The UK wind industry claim on the one hand that the UK dominates the offshore wind market, owning a quarter of the present total global portfolio. Yet, at the same time it appears to have successfully convinced our politicians to increase Contracts for Difference of renewables auction by up to 66% in the sixth round, following no bids being received in the fifth round.
The sixth round administrative strike price on the table for 2024 for floating offshore wind (FLOW) has risen to £176/MWh from £116/MWh. Hinkley Point C nuclear was contracted amidst a furore at £92.80 at 2012 prices and both are escalable in relation to UK inflation. Hinkley C as at 1 September 2023 was reckoned to be £128.09/MWh – considerably cheaper than future FLOW.
Last October the Energy Act 2023 was passed in the UK following industry consultation with Ofgem and the government. The Act established the new, independent, government owned Future System Operator (FSO) in 2024 with the remit to overview the entire energy system and related fuels whilst addressing net zero. The FSO replaces the existing Electricity System Operator (ESO) which was a limb of the publicly quoted National Grid.
Whilst the arguments continue as to whether we can afford the trillions of investment that achieving net zero may require, the capability of our grid to always sustain us and our infrastructure in the forthcoming years has to be closely analysed and protected. The FSO has to face this huge challenge throughout whatever form of transition evolves.

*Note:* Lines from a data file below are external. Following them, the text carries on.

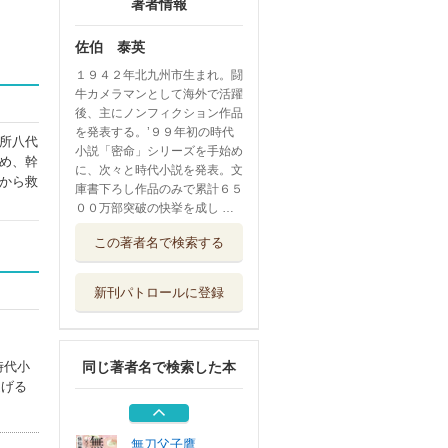
著者情報
佐伯 泰英
１９４２年北九州市生まれ。闘
牛カメラマンとして海外で活躍
後、主にノンフィクション作品
を発表する。’９９年初の時代
所八代
小説「密命」シリーズを手始め
め、幹
に、次々と時代小説を発表。文
から救
庫書下ろし作品のみで累計６５
００万部突破の快挙を成し …
混沌 長編時代小
この著者名で検索する
説 交代寄合伊...
光文社
新刊パトロールに登録
遠謀血の絆
文藝春秋
時代小
同じ著者名で検索した本
朝廷 長編時代小
遂げる
説 交代寄合伊...
光文社
無刀父子鷹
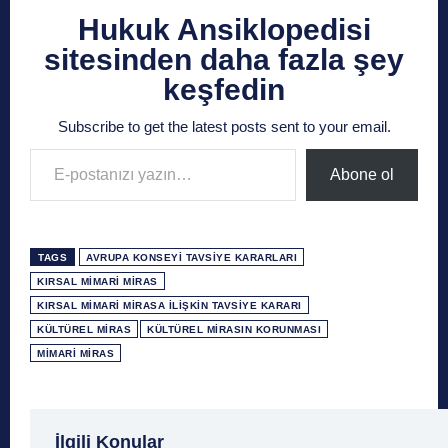
Hukuk Ansiklopedisi
sitesinden daha fazla şey
keşfedin
Subscribe to get the latest posts sent to your email.
E-postanızı yazın…
Abone ol
TAGS
AVRUPA KONSEYI TAVSIYE KARARLARI
KIRSAL MIMARI MIRAS
KIRSAL MIMARI MIRASA İLIŞKIN TAVSIYE KARARI
KÜLTÜREL MIRAS
KÜLTÜREL MIRASIN KORUNMASI
MIMARI MIRAS
1 Ağustos
1 Aralık
1 Eylül
1 Kasım
1 Liralı
İlgili Konular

Lenin is quoted as saying “Every society is three meals away from chaos.”
MI5 are quoted as advising that society “is four meals away from anarchy”.
(The blog is based upon several of the author’s recent letters published by The Herald and The Scotsman newspapers.)
David B Watson is a Chartered electrical engineer who was in the energy business for 35 years 30 of which within Foster Wheeler Energy Ltd where before retirement he was Manager of Projects of their Glasgow Operations.
David is a Fellow of the Institution of Engineers in Scotland and a Corporate Member of the UK Institution of Engineering and Technology and has been widely published within the UK on power systems issues.